Advogados querem em tribunal atual e ex-ministra das Finanças e presidente do Tribunal de Contas para provar alegado desfalque. E questionam coincidência do início do julgamento com o aproximar das eleições em Angola.
Arrancou, esta terça-feira (28.06), no Centro de Convenções de Talatona, em Luanda, o julgamento de Pedro Lussati, principal arguido de um alegado esquema fraudulento envolvendo militares da Casa de Segurança do Presidente angolano. O megaprocesso conta com 49 réus e 213 declarantes.
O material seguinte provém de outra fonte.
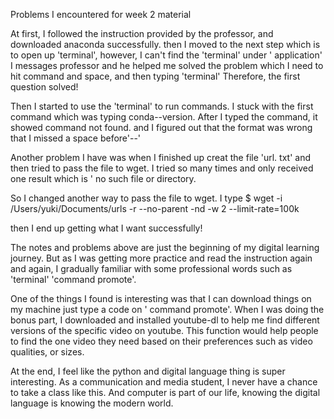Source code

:Problems I encountered for week 2 material

At first, I followed the instruction provided by the professor, and downloaded anaconda successfully. 
then I moved to the next step which is to open up 'terminal', however, I can't find the 'terminal' under ' application'
I messages professor and he helped me solved the problem which I need to hit command and space, and then typing 'terminal' 
Therefore, the first question solved!

Then I started to use the 'terminal' to run commands. I stuck with the first command which was typing conda--version. 
After I typed the command, it showed command not found. and I figured out that the format was wrong that I 
missed a space before'--'

Another problem I have was when I finished up creat the file 'url. txt' and then tried to pass the file to wget. I tried so many times and only received one result which is ' no such file or directory. 

So I changed another way to pass the file to wget. I type $ wget -i /Users/yuki/Documents/urls -r --no-parent -nd -w 2 --limit-rate=100k 

then I end up getting what I want successfully!

The notes and problems above are just the beginning of my digital learning journey. But as I was getting more practice and 
read the instruction again and again, I gradually familiar with some professional words such as 'terminal' 'command promote'.

One of the things I found is interesting was that I can download things on my machine just type a code on ' command promote'.
When I was doing the bonus part, I downloaded and installed youtube-dl to help me find different versions of the specific video on youtube. This function would help people to find the one video they need based on their preferences such as video qualities, or sizes. 

At the end, I feel like the python and digital language thing is super interesting. As a communication and media student, 
I never have a chance to take a class like this. And computer is part of our life, knowing the digital language is knowing the modern world.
Entre os arguidos encontram-se oficiais das Forças Armadas Angolanas (FAA) e civis, acusados de peculato, associação criminosa, recebimento indevido de vantagem e branqueamento de capitais, entre outros crimes.
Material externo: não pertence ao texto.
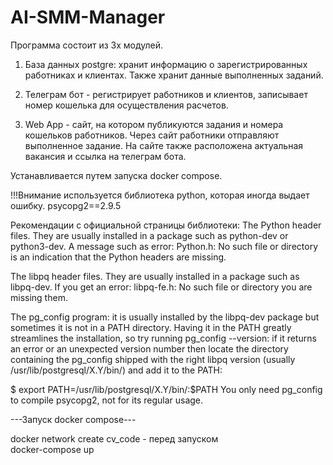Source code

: # AI-SMM-Manager

Программа состоит из 3х модулей. 

1) База данных postgre: хранит информацию о зарегистрированных работниках
   и клиентах. Также хранит данные выполненных заданий.
   
2) Телеграм бот - регистрирует работников и клиентов, записывает номер 
    кошелька для осуществления расчетов.
   
3) Web App - сайт, на котором публикуются задания и номера кошельков работников. 
    Через сайт работники отправляют выполненное задание. На сайте также расположена 
   актуальная вакансия и ссылка на телеграм бота.
   
Устанавливается путем запуска docker compose.

!!!Внимание используется библиотека python, которая иногда выдает ошибку.
psycopg2==2.9.5

Рекомендации с официальной страницы библиотеки:
The Python header files. They are usually installed in a package such as python-dev or python3-dev. A message such as error: Python.h: No such file or directory is an indication that the Python headers are missing.

The libpq header files. They are usually installed in a package such as libpq-dev. If you get an error: libpq-fe.h: No such file or directory you are missing them.

The pg_config program: it is usually installed by the libpq-dev package but sometimes it is not in a PATH directory. Having it in the PATH greatly streamlines the installation, so try running pg_config --version: if it returns an error or an unexpected version number then locate the directory containing the pg_config shipped with the right libpq version (usually /usr/lib/postgresql/X.Y/bin/) and add it to the PATH:

$ export PATH=/usr/lib/postgresql/X.Y/bin/:$PATH
You only need pg_config to compile psycopg2, not for its regular usage.


---Запуск docker compose---

docker network create cv_code - перед запуском  
docker-compose up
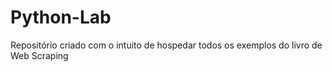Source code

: # Python-Lab

Repositório criado com o intuito de hospedar todos os exemplos do livro de Web Scraping
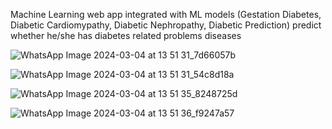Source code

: Machine Learning web app integrated with ML models (Gestation Diabetes, Diabetic Cardiomypathy, Diabetic Nephropathy, Diabetic Prediction) predict whether he/she has diabetes related problems diseases

![WhatsApp Image 2024-03-04 at 13 51 31_7d66057b](https://github.com/HariDarshan0710/Arogya-Vicharana1/assets/131495415/5c1e9a8e-db20-4f19-9605-949e6820c243)

![WhatsApp Image 2024-03-04 at 13 51 31_54c8d18a](https://github.com/HariDarshan0710/Arogya-Vicharana1/assets/131495415/954f6642-b488-4f93-9634-86a9ff6292dc)

![WhatsApp Image 2024-03-04 at 13 51 35_8248725d](https://github.com/HariDarshan0710/Arogya-Vicharana1/assets/131495415/c6ab15e4-0d34-478c-a26e-70fa28ebddc3)

![WhatsApp Image 2024-03-04 at 13 51 36_f9247a57](https://github.com/HariDarshan0710/Arogya-Vicharana1/assets/131495415/c780d910-2ea6-4f8a-a3b2-201fc89d62bf)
Na audiência desta terça-feira (28.06) foram apresentadas questões prévias de cerca de 50 advogados.
Réus em liberdade
A defesa mostrou o seu descontentamento face à detenção dos seus constituintes e defendeu que os réus devem responder às acusações em liberdade.
Foi o caso de Osvaldo Salupula, um dos vários mandatários dos militares e civis em julgamento, que tinha a “expetativa de que este julgamento não ocorresse nas condições em que está a ocorrer, com os réus presos”.
Segundo o advogado, se “até as audiências são públicas e as provas já foram todas colhidas, não faz sentido nenhum, nem na perspetiva jurídico-legal, nem na perspetiva humana, mantê-los presos”.
Na apresentação das questões prévias, o advogado solicitou ainda a convocação de membros do Governo para provar o alegado desfalque, que resultou neste julgamento.
Os representantes dos réus acusam o Ministério Público angolano de ter cometido várias irregularidades durante a investigação do caso.
“Atendendo aos vícios que se foram cometendo […], requeremos a requisição dos anteriores ministros das Finanças, bem como a atual, e também a comparência dos venerandos juízes conselheiros do Tribunal de Contas, o atual e o anterior, para perceber se houve ou não desfalque patrimonial na esfera do Estado, conforme o Ministério Público intencionalmente produziu provas contra os arguidos, com fundamentos em desvio dos fundos públicos”.
Por sua vez, o advogado de defesa Yuri Pascoal espera que os juízes deste caso decidam em conformidade com a lei. E que, tendo em conta a quantidade de réus e declarantes, o julgamento não seja apressado para acabar a tempo das eleições gerais, agendadas para 24 de agosto.
“Os juízes pensaram que seriam capazes de conseguir cronometrar o tempo de declaração de cada um dos intervenientes, mas isto é impossível porque cada um tem questões por colocar. Um pode levar dez minutos, outro pode levar cinco minutos”, explica Yuri Pascoal.
“Intromissão do Presidente da República”
O julgamento começou duas semanas depois de o Presidente angolano João Lourenço ter dito, durante uma conferência de imprensa, que “dentro em breve” o “caso Lussati” viria a público.
Para o advogado Yuri Pascoal, não se tratou de uma coincidência. A seu ver, a referência de João Lourenço ao início do julgamento indicia claramente a “interferência política” no sistema judicial.
Pascoal diz que o pronunciamento do chefe de Estado “não foi ético nem prudente, nem foi uma ação inteligente”, “porque pode antever alguma intervenção por parte do Presidente da República no assunto que cabe a outro órgão de soberania que não é a Presidência da República”.
A mesma opinião tem o advogado Osvaldo Salupula, que argumenta que, “se efetivamente há separação de poderes, o Presidente da República não se pode pronunciar em circunstância alguma sobre matérias jurídicas. Deixa para a Justiça aquilo que é efetivamente o papel da Justiça”, frisa.